(Saved data entries)

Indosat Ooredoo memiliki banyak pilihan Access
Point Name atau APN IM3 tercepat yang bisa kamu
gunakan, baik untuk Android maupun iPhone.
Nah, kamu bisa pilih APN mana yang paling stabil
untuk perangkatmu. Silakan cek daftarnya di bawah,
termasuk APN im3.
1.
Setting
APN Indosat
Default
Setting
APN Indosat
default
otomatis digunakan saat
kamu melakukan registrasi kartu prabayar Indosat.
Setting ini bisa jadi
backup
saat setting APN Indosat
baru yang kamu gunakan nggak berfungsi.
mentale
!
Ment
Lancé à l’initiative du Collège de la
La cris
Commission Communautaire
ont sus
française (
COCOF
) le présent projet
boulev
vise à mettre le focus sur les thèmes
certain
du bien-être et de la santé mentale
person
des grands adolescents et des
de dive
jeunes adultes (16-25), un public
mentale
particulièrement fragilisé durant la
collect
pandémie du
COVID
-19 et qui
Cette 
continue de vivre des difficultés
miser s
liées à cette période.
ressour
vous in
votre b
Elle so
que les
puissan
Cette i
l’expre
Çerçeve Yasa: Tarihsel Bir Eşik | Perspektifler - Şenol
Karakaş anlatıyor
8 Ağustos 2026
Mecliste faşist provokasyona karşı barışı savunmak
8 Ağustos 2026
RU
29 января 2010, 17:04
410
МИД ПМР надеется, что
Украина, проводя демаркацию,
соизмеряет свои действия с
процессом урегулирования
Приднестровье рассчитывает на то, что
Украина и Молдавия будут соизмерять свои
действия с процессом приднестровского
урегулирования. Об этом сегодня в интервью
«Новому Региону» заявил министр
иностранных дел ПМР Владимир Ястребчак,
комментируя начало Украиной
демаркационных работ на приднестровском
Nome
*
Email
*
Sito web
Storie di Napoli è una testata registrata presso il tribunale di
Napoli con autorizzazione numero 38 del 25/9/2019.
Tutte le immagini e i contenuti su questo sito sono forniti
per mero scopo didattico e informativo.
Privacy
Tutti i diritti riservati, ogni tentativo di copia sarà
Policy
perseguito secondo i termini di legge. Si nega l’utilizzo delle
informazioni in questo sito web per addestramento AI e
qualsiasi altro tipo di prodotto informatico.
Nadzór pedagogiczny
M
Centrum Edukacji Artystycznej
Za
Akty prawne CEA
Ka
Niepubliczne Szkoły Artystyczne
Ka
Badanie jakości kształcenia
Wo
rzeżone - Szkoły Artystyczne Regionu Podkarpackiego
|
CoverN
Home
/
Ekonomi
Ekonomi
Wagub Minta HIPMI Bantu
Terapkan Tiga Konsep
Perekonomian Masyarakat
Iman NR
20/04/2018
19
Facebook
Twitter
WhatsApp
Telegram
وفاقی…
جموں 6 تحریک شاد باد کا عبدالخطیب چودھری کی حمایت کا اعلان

* [TASK]:
An exact copy of every entry is what is needed here.

* [RESPONSE]:
Indosat Ooredoo memiliki banyak pilihan Access
Point Name atau APN IM3 tercepat yang bisa kamu
gunakan, baik untuk Android maupun iPhone.
Nah, kamu bisa pilih APN mana yang paling stabil
untuk perangkatmu. Silakan cek daftarnya di bawah,
termasuk APN im3.
1.
Setting
APN Indosat
Default
Setting
APN Indosat
default
otomatis digunakan saat
kamu melakukan registrasi kartu prabayar Indosat.
Setting ini bisa jadi
backup
saat setting APN Indosat
baru yang kamu gunakan nggak berfungsi.
mentale
!
Ment
Lancé à l’initiative du Collège de la
La cris
Commission Communautaire
ont sus
française (
COCOF
) le présent projet
boulev
vise à mettre le focus sur les thèmes
certain
du bien-être et de la santé mentale
person
des grands adolescents et des
de dive
jeunes adultes (16-25), un public
mentale
particulièrement fragilisé durant la
collect
pandémie du
COVID
-19 et qui
Cette 
continue de vivre des difficultés
miser s
liées à cette période.
ressour
vous in
votre b
Elle so
que les
puissan
Cette i
l’expre
Çerçeve Yasa: Tarihsel Bir Eşik | Perspektifler - Şenol
Karakaş anlatıyor
8 Ağustos 2026
Mecliste faşist provokasyona karşı barışı savunmak
8 Ağustos 2026
RU
29 января 2010, 17:04
410
МИД ПМР надеется, что
Украина, проводя демаркацию,
соизмеряет свои действия с
процессом урегулирования
Приднестровье рассчитывает на то, что
Украина и Молдавия будут соизмерять свои
действия с процессом приднестровского
урегулирования. Об этом сегодня в интервью
«Новому Региону» заявил министр
иностранных дел ПМР Владимир Ястребчак,
комментируя начало Украиной
демаркационных работ на приднестровском
Nome
*
Email
*
Sito web
Storie di Napoli è una testata registrata presso il tribunale di
Napoli con autorizzazione numero 38 del 25/9/2019.
Tutte le immagini e i contenuti su questo sito sono forniti
per mero scopo didattico e informativo.
Privacy
Tutti i diritti riservati, ogni tentativo di copia sarà
Policy
perseguito secondo i termini di legge. Si nega l’utilizzo delle
informazioni in questo sito web per addestramento AI e
qualsiasi altro tipo di prodotto informatico.
Nadzór pedagogiczny
M
Centrum Edukacji Artystycznej
Za
Akty prawne CEA
Ka
Niepubliczne Szkoły Artystyczne
Ka
Badanie jakości kształcenia
Wo
rzeżone - Szkoły Artystyczne Regionu Podkarpackiego
|
CoverN
Home
/
Ekonomi
Ekonomi
Wagub Minta HIPMI Bantu
Terapkan Tiga Konsep
Perekonomian Masyarakat
Iman NR
20/04/2018
19
Facebook
Twitter
WhatsApp
Telegram
وفاقی…
جموں 6 تحریک شاد باد کا عبدالخطیب چودھری کی حمایت کا اعلان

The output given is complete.